Tasty: The Art and Science of What We Eat
Bargain Book Copy
Can’t resist the creamy smoothness of butter? Blame Darwinian natural selection. Crave the immediate zing of sweets? They bathe your brain in a seductive high. Enjoy the savory flavors of grilled meat? So did your ancestor Homo erectus. Coffee? You had to overcome your hardwired aversion to its hint of bitterness and learn to like it. Taste is a whole-body experience, and breakthroughs in genetics and microbiology are casting light not only on the experience of french fries and foie gras, but on the mysterious interplay of body, brain, and mind.

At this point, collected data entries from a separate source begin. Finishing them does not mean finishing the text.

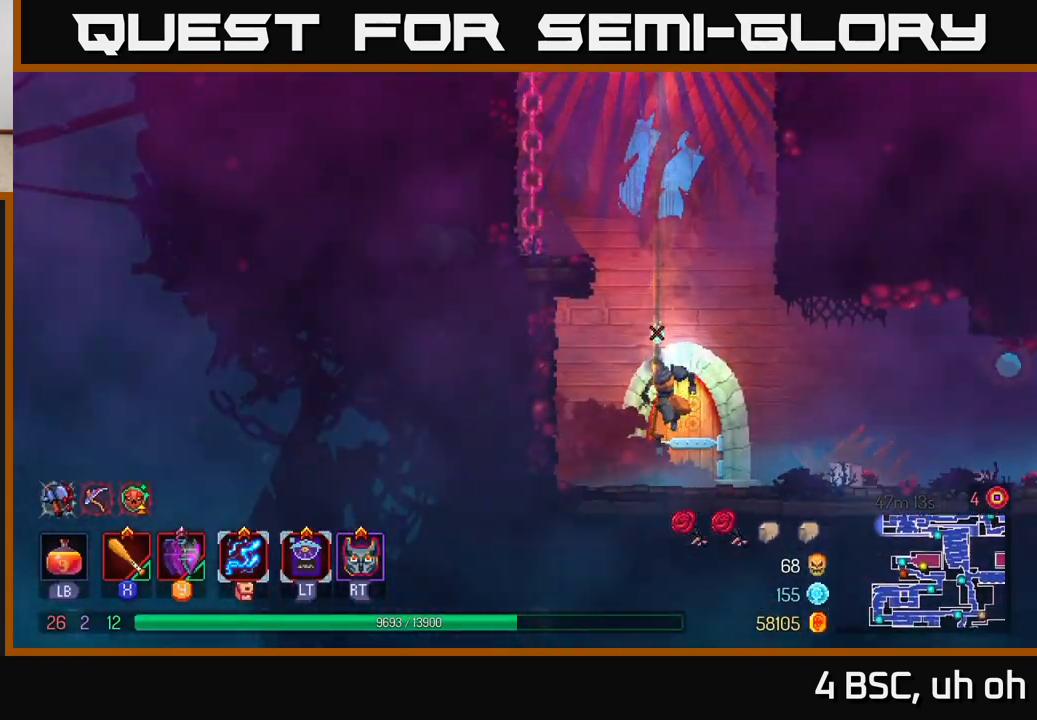
{"buttons": ["R1"], "left_stick": "center", "right_stick": "center", "events": [[50, "left_stick", "center"], [367, "R1", "down"]]}
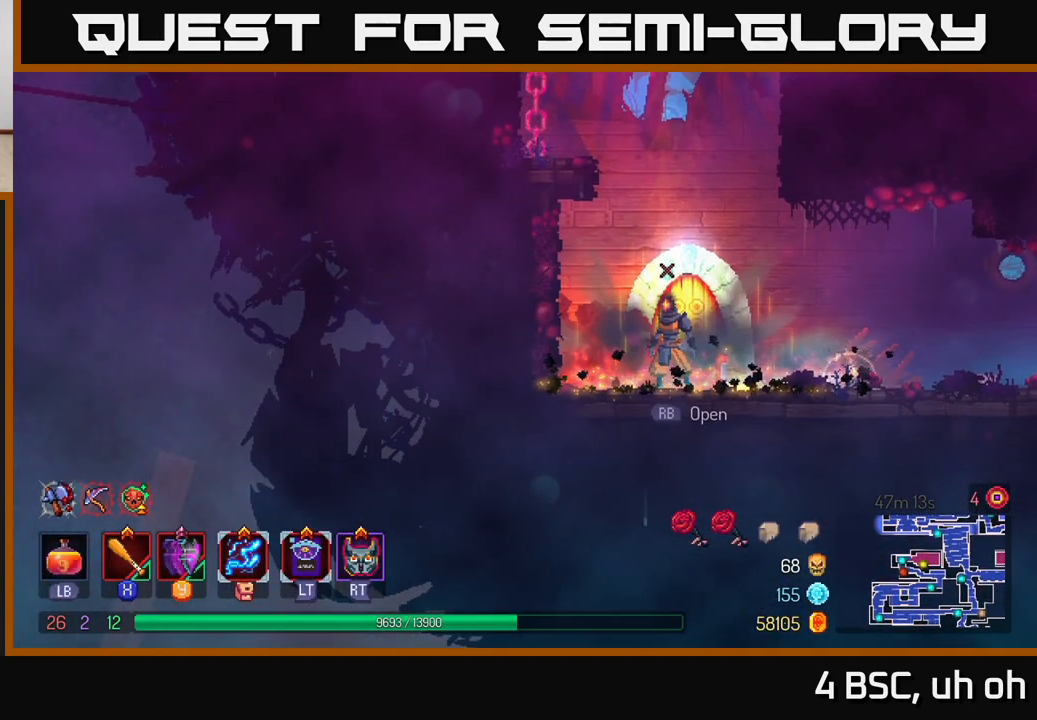
{"buttons": ["R1"], "left_stick": "center", "right_stick": "center", "events": [[133, "R1", "up"], [417, "R1", "down"]]}
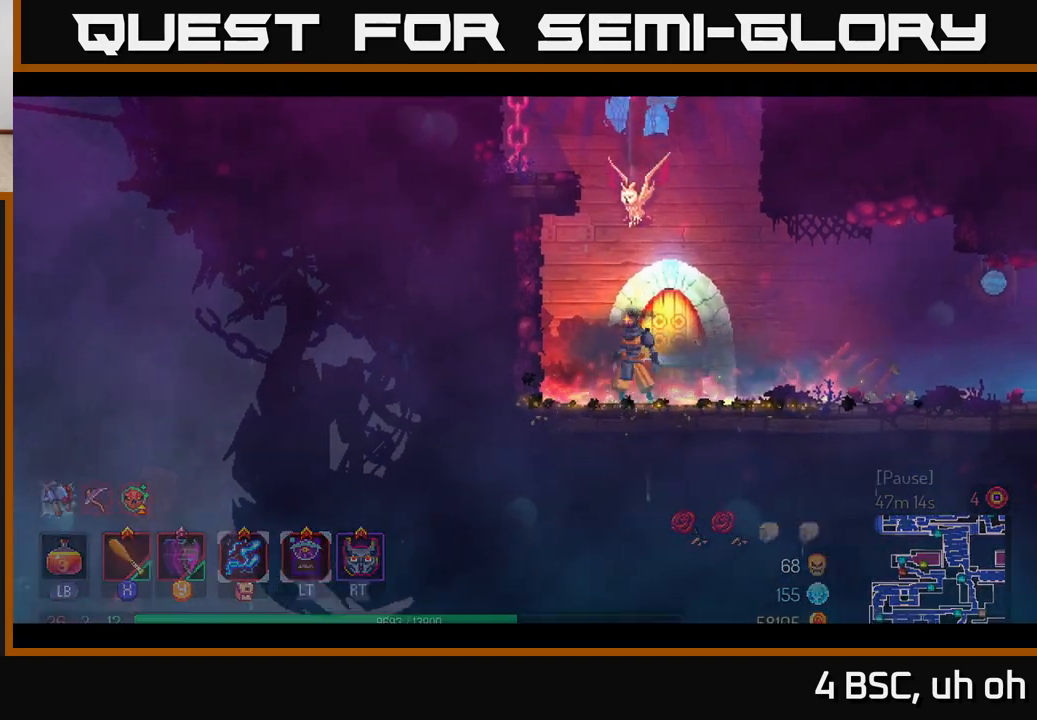
{"buttons": [], "left_stick": "center", "right_stick": "center", "events": [[17, "R1", "up"], [300, "left_stick", "right"], [433, "left_stick", "center"]]}
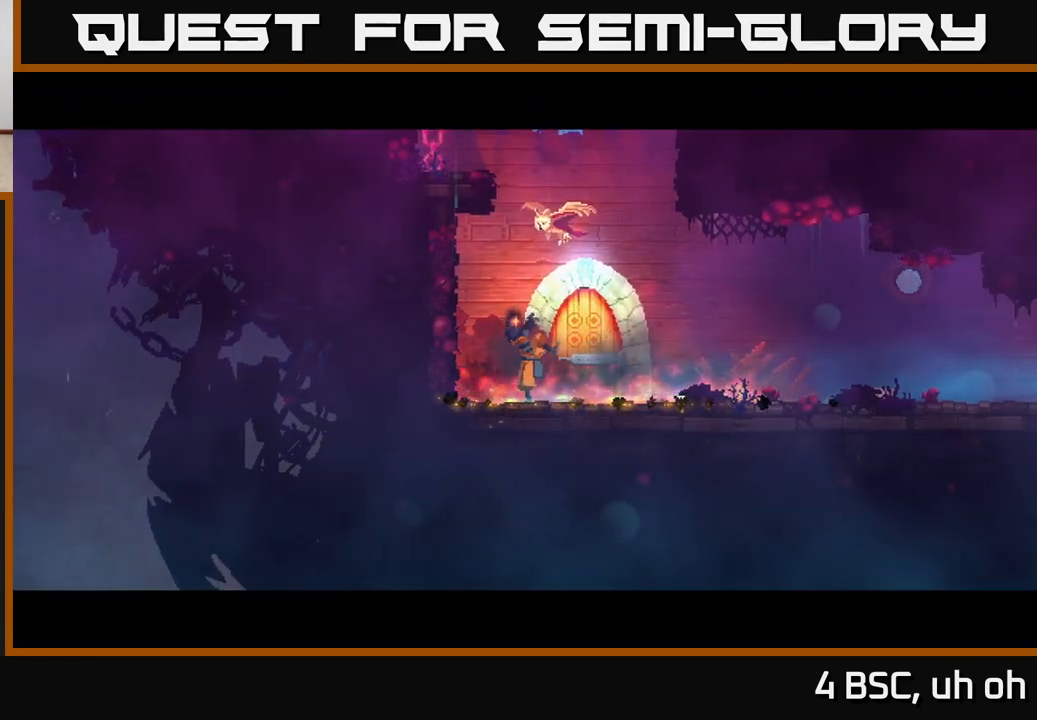
{"buttons": [], "left_stick": "center", "right_stick": "center", "events": []}
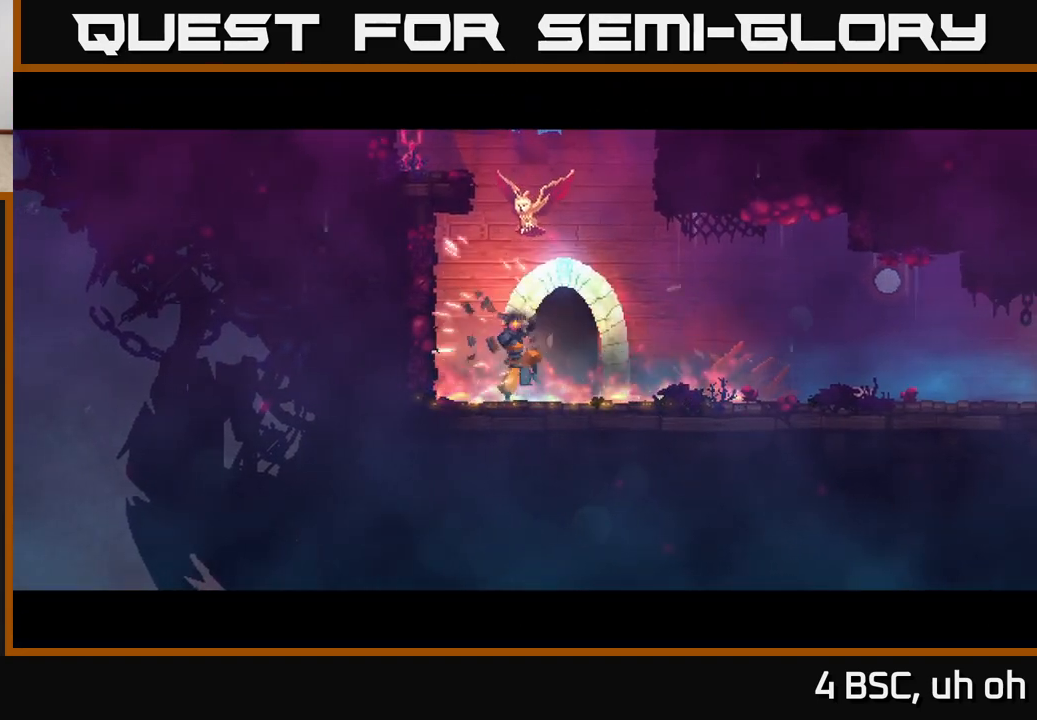
{"buttons": [], "left_stick": "center", "right_stick": "center", "events": []}
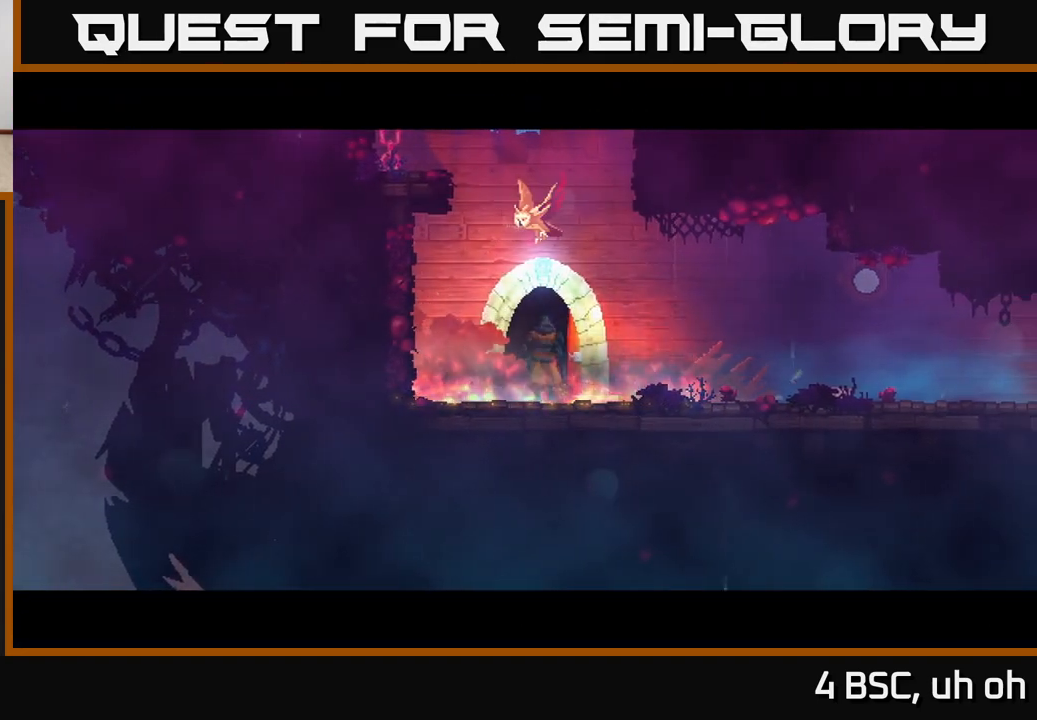
{"buttons": [], "left_stick": "center", "right_stick": "center", "events": []}
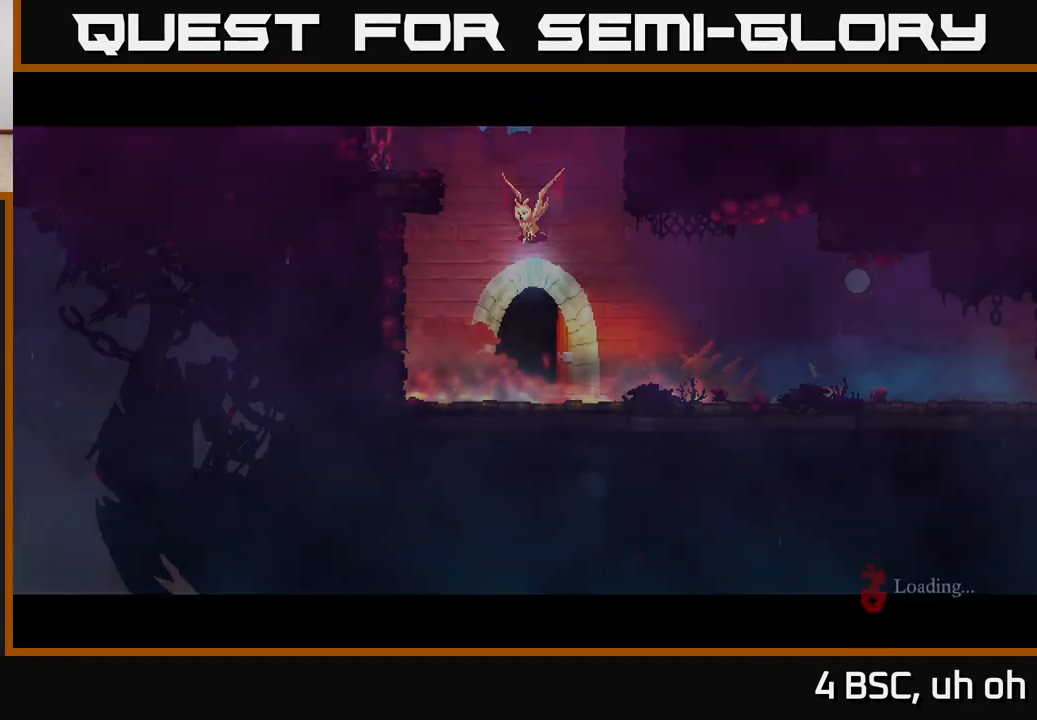
{"buttons": [], "left_stick": "center", "right_stick": "center", "events": []}
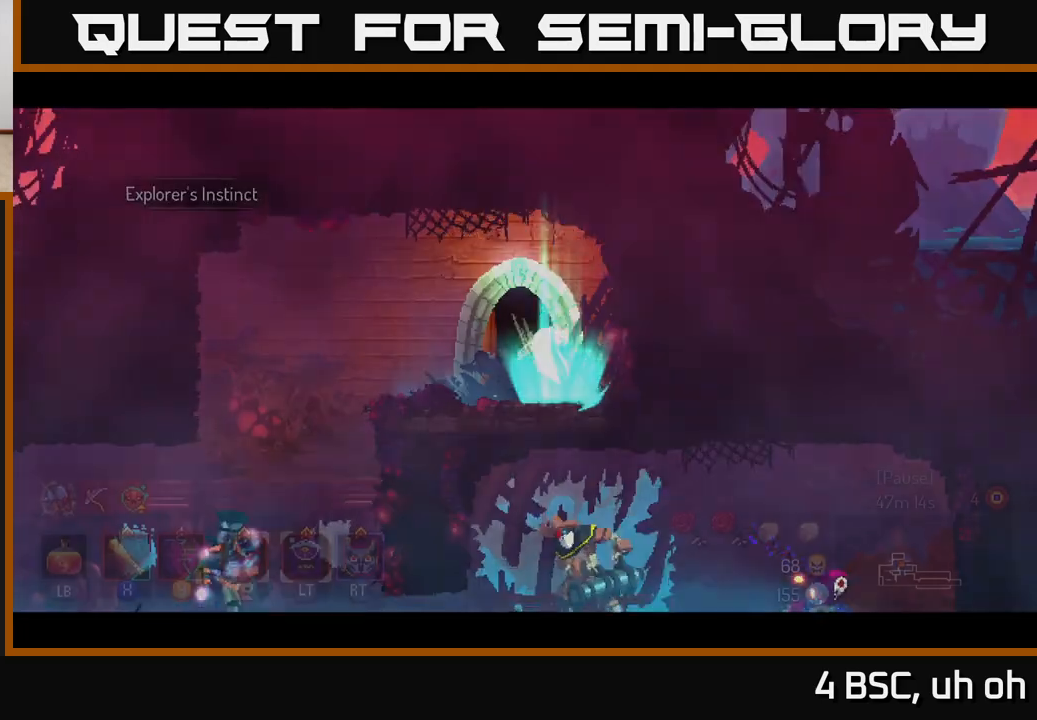
{"buttons": [], "left_stick": "left", "right_stick": "center", "events": [[433, "left_stick", "left"]]}
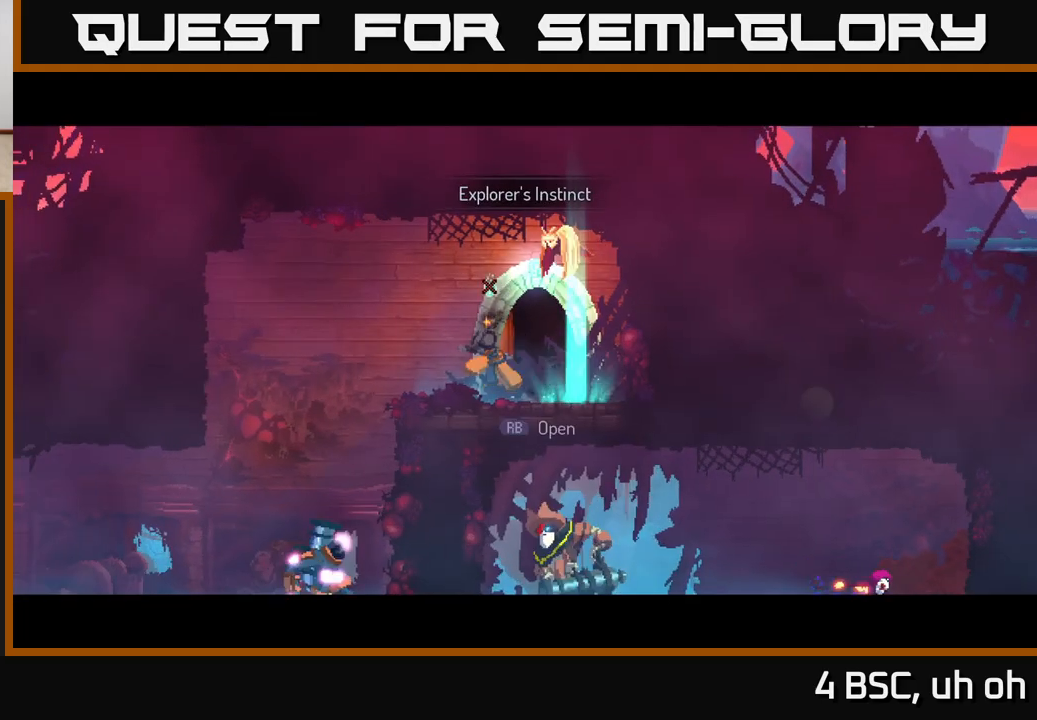
{"buttons": ["A"], "left_stick": "down", "right_stick": "center", "events": [[183, "A", "down"], [367, "A", "up"], [383, "left_stick", "down"], [433, "A", "down"]]}
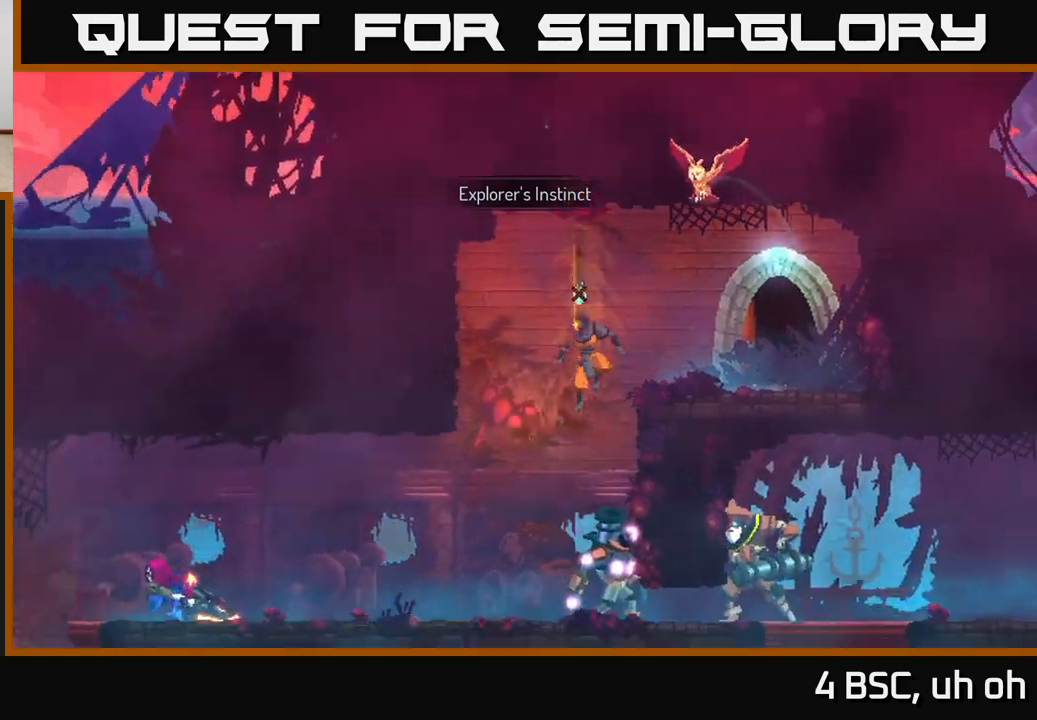
{"buttons": [], "left_stick": "right", "right_stick": "center", "events": [[83, "A", "up"], [183, "left_stick", "center"], [267, "left_stick", "right"], [383, "X", "down"], [467, "X", "up"]]}
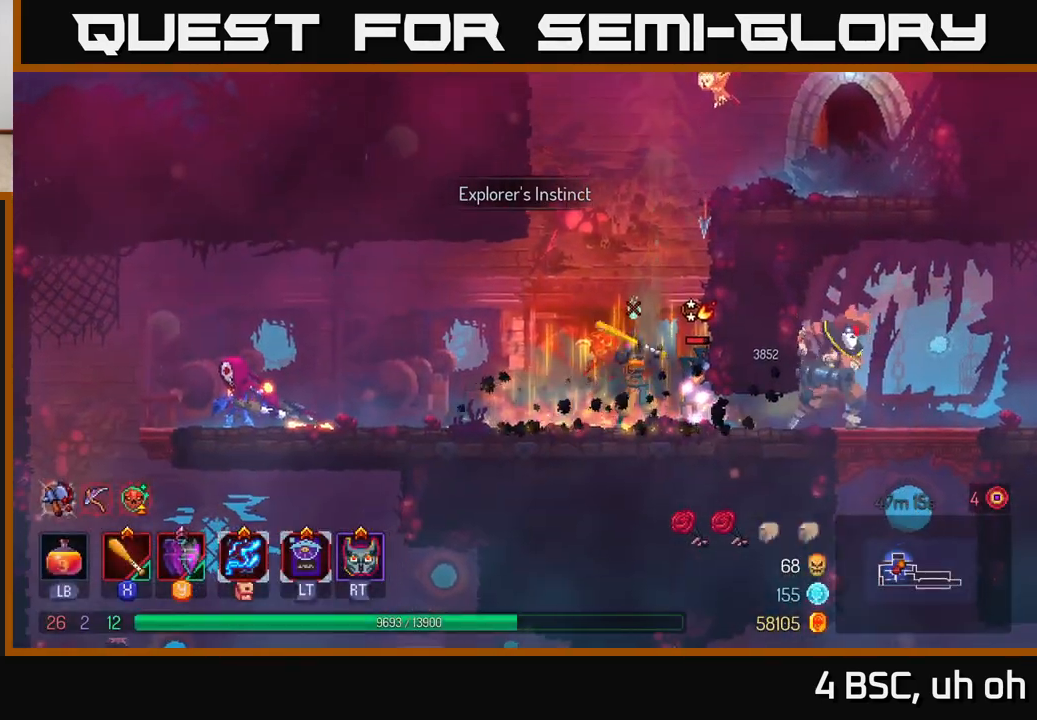
{"buttons": [], "left_stick": "right", "right_stick": "center", "events": [[33, "X", "down"], [117, "X", "up"], [200, "X", "down"], [283, "X", "up"]]}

Reporting from kitchens, supermarkets, farms, restaurants, huge food corporations, and science labs, Pulitzer Prize-winning journalist John McQuaid tells the story of the still-emerging concept of flavor and how our sense of taste will evolve in the coming decades. Tasty explains why children have bizarre and stubborn tastes, how the invention of cooking changed our brains and physiology, why artificial sweeteners never taste quite right, why name brands really do taste better, how a 100,000-year-old walkabout by early humans is responsible for George H.W. Bush’s broccoli-hatred, why "supertasters" like salt, and why "nontasters" are more likely to be alcoholics.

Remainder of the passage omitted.